Re: Query: Users of ForeHelp?

Subject: Re: Query: Users of ForeHelp?
From: Kathy Vincenz <kvinc -at- ADAMS -dot- COM>
Date: Wed, 19 Apr 1995 09:41:58 -0400

To Faith Weber, Geoff Hart, and Sally Weber who asked about ForeHelp and whether
or not HyperHelp is a good candidate for creating UNIX and Windows Help files,
I have the following reply based on my own experience.

I used Windows ForeHelp at my previous employer to create a series of help files
for a rather complicated product. Several of the help files were
rather large. It took a long time to open them and a
long time to execute the first request to the database.

I was using an old version of ForeHelp and it didn't let you break up
a help system into several .RTF files. If it had, I could have made more
efficient use of material that was repeated in each help file. I don't
know if the new version (2.0?) lets you use several .RTF files in one
help system.

In spite of these negatives, I thought it was a great
product and could never have accomplished so large a task within schedule
without it. I also ditto what E Hoornaer said about it.

At my current employer, we investigated how we could create
help for both Windows and UNIX. We first investigated using UNIX ForeHelp as
our authoring tool and compiling the help files for the
different platforms using HyperHelp.
------------
• _TASK PROMPT_
Please answer these questions about the ForeHelp post, one per line:
1. What did the old version of ForeHelp not let the writer do with a help system?
2. Whose remarks about ForeHelp does the writer ditto?
3. What did the writer's current employer first investigate using as its authoring tool?
The entries after the ForeHelp post have no part in this.

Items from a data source
------------
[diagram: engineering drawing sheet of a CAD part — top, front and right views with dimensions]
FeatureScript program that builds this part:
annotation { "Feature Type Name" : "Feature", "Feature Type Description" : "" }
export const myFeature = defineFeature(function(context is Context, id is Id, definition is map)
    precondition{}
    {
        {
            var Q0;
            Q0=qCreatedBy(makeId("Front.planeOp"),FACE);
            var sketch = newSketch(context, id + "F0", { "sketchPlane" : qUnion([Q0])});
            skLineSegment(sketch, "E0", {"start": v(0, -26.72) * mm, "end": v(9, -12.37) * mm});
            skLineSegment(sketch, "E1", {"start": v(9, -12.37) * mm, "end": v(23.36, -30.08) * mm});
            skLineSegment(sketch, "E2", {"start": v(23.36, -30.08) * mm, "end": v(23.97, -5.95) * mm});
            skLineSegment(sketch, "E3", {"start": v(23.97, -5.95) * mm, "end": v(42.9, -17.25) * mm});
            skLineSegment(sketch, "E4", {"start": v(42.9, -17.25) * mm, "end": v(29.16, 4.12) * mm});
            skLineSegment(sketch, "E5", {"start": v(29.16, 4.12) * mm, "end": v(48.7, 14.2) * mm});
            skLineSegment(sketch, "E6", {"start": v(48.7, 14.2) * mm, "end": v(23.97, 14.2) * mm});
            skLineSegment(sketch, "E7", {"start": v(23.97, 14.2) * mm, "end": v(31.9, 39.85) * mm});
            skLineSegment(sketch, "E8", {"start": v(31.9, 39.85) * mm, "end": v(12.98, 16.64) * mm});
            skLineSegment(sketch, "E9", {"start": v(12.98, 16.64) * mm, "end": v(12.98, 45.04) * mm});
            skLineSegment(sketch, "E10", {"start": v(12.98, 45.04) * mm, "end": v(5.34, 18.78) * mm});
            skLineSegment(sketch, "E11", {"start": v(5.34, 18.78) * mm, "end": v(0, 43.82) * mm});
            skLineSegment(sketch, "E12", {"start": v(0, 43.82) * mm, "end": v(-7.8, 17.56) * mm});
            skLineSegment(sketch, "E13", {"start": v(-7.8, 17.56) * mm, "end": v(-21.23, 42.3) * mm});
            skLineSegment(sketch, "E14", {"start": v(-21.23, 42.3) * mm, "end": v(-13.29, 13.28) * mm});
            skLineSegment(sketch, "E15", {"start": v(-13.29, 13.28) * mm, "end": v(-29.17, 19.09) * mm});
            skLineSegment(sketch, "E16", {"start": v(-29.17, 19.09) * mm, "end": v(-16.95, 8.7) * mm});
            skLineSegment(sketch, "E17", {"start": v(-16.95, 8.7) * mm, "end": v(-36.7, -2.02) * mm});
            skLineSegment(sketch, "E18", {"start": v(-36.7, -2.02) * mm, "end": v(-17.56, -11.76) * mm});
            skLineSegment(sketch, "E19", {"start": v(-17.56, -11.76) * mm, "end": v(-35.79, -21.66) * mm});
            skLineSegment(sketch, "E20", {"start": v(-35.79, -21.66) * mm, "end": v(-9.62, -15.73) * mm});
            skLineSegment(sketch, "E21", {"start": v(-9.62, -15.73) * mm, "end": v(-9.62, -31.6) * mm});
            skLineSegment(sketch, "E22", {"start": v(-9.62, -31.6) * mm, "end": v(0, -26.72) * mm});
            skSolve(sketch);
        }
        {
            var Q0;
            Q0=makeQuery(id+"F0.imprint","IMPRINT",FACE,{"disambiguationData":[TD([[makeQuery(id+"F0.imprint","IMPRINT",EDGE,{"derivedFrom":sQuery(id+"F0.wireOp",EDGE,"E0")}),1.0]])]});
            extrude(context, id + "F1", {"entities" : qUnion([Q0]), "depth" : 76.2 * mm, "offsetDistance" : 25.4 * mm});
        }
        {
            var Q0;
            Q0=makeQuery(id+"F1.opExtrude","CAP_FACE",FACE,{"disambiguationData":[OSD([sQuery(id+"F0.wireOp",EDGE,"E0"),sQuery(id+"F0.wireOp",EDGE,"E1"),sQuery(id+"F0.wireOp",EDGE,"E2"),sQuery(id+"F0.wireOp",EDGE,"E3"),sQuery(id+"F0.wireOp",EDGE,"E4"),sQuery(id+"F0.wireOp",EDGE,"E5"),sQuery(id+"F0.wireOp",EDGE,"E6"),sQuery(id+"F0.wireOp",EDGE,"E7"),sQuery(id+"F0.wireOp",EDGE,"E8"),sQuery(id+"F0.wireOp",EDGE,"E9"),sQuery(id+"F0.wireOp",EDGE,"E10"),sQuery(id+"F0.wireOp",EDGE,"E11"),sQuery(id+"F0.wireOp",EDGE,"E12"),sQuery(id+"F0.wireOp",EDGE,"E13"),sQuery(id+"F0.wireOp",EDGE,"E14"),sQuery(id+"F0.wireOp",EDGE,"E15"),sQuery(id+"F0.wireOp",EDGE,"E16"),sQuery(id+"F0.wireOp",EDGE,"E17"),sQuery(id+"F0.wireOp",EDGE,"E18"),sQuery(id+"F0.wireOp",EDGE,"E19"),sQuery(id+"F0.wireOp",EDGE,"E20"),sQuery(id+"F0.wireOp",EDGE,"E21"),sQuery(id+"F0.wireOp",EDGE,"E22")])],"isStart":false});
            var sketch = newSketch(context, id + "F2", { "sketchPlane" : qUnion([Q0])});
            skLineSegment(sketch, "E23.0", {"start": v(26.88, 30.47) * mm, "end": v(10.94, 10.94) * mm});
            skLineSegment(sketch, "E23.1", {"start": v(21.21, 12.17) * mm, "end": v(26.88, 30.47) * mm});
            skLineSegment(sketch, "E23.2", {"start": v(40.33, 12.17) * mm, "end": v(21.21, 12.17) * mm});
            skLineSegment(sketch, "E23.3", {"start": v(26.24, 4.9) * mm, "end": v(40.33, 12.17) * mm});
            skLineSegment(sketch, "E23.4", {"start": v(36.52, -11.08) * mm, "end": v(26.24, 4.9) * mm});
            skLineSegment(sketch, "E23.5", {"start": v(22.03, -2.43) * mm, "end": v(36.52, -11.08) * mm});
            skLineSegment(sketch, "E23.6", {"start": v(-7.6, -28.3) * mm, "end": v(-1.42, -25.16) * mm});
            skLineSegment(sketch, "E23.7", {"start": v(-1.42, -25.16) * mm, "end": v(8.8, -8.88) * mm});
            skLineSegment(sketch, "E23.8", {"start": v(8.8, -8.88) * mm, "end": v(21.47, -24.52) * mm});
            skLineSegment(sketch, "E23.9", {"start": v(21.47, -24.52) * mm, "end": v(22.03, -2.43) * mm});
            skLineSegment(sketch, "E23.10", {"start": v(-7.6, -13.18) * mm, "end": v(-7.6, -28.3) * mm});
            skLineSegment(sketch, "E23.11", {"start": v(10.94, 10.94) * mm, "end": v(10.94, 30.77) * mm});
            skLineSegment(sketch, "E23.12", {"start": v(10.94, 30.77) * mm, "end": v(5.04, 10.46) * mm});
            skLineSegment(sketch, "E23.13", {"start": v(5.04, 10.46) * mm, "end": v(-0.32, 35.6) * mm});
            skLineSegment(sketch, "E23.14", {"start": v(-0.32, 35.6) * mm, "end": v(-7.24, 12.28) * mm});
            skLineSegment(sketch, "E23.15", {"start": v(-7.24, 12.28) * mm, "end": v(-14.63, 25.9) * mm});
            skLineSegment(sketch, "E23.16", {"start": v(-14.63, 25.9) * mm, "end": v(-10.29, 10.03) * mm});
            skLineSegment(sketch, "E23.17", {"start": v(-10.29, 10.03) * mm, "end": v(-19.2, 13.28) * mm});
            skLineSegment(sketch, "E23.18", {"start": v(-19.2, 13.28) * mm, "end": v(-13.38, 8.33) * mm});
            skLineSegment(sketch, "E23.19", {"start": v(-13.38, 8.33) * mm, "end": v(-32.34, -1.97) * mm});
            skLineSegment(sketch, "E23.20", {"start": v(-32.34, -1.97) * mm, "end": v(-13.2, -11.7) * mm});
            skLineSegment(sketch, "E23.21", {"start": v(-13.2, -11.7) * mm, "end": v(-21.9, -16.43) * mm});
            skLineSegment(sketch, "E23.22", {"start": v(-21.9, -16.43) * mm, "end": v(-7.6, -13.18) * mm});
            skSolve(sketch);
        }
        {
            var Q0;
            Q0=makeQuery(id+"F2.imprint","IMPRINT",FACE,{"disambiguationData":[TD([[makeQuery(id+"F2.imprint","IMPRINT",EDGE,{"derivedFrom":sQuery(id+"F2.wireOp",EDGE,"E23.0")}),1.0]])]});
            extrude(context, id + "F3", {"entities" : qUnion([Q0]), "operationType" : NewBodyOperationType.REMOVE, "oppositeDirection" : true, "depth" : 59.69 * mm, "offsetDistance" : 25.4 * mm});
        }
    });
------------
• _EXERCISE SOLUTION_
1. Break it up into several .RTF files.
2. E Hoornaer's.
3. UNIX ForeHelp.